Montana legislature will send concealed carry question to voters in November 2020 if Democratic Governor Steve Bullock vetoes identical bill

On April 2, the Montana Legislature voted to put a measure on the November 2020 ballot that, if approved by voters, would remove the authority of local governments to regulate the carrying of concealed weapons. The measure was designed to be sent to voters if an identical bill, House Bill 325, is vetoed by Democratic Governor Steve Bullock.
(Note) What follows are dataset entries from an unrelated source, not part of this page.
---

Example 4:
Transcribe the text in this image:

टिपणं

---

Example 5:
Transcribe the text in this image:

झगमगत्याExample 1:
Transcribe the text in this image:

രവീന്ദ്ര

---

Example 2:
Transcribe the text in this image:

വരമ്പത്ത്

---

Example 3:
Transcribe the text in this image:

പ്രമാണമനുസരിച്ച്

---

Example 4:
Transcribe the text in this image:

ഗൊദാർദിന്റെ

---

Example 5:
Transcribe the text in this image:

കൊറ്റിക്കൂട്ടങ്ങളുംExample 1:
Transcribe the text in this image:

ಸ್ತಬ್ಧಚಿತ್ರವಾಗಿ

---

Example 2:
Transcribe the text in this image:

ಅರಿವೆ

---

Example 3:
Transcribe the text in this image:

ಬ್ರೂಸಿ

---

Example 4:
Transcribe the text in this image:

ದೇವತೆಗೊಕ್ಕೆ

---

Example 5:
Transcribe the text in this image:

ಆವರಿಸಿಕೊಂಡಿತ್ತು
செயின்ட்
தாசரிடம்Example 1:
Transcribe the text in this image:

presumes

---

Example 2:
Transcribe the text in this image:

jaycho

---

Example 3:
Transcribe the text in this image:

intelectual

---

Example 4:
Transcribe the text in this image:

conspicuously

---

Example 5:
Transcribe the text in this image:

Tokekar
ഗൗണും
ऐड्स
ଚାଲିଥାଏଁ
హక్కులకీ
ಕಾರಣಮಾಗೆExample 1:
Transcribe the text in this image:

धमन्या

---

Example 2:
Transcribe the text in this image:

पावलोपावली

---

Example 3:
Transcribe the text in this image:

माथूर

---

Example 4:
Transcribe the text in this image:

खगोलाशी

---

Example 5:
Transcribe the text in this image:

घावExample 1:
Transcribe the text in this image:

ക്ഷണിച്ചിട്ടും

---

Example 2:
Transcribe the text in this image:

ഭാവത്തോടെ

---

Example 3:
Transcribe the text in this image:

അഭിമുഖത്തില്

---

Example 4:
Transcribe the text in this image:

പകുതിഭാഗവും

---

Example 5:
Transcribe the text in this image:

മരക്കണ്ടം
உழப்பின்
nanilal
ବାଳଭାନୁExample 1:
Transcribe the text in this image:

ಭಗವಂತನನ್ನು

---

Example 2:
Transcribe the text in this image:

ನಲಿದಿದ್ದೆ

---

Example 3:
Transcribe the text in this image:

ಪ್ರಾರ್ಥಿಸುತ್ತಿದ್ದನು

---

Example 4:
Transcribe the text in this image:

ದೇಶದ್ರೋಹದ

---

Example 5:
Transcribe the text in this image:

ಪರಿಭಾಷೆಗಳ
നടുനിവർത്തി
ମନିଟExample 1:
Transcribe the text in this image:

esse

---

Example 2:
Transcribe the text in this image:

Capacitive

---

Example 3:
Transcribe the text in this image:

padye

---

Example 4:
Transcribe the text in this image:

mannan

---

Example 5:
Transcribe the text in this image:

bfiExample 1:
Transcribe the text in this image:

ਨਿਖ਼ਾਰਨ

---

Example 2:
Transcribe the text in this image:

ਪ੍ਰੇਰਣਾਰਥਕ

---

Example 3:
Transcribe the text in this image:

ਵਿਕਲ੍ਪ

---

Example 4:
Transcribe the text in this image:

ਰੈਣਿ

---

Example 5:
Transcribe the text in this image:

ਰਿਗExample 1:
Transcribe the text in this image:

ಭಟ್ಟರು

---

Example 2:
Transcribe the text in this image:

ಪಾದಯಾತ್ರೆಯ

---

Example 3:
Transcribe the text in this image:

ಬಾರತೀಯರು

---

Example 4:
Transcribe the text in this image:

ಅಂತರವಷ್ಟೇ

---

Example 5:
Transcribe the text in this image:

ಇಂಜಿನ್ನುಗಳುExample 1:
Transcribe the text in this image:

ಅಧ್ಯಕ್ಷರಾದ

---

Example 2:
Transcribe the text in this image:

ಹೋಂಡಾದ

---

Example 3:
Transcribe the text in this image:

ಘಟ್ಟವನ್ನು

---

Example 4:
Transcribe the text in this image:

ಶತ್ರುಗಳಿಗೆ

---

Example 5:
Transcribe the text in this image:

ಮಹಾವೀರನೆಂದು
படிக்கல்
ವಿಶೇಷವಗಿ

House Bill 325 passed in the legislature along party lines (29-20 in the Senate and 57-42 in the House) on April 3, 2019. To override the governor’s veto in Montana, a two-thirds vote in each chamber (67 votes in the House and 34 votes in the Senate) would be required.
House Bill 357, sponsored by Representatives Matt Regier (R-4) and Derek Skees (R-11), would state that it is the policy of Montana “that the citizens of the state should be aware of, understand, and comply with any restrictions on the right to keep or bear arms that the people have reserved to themselves in Article II, section 12, of the Montana constitution, and that to minimize confusion the legislature withholds from local governments the power to restrict or regulate the possession of firearms.”
The measure’s text states that its purpose is “to secure the right to keep and bear arms and to prevent a patchwork of restrictions by local governments across the state.”
On February 21, 2019, the House passed the bill in a vote of 56 to 43, largely along party lines. Jade Bahr (D-50) and Jacob Bachmeier (D-28) were the only two of 42 House Democrats to vote in favor while Geraldine Custer (R-39), Neil Duram (R-2), and Bruce Grubbs (R-68) were the only three of 58 House Republicans to vote against. Representative Dale Mortensen (R-44) was absent. The measure passed in the Senate on April 2, 2019, by a vote of 28 to 21 with one Republican Senator absent or excused. One Republican, Brian Hoven of District 13, joined all 20 Senate Democrats in voting no. All 28 yes votes came from Republicans.
Montana Code 5-4-301 provides that the governor cannot veto legislatively-referred state statutes or stop them from appearing on the ballot. Montana is one of 14 states with divided government. The Montana State Legislature is controlled by Republicans and the governor’s office is controlled by Democrat Steve Bullock.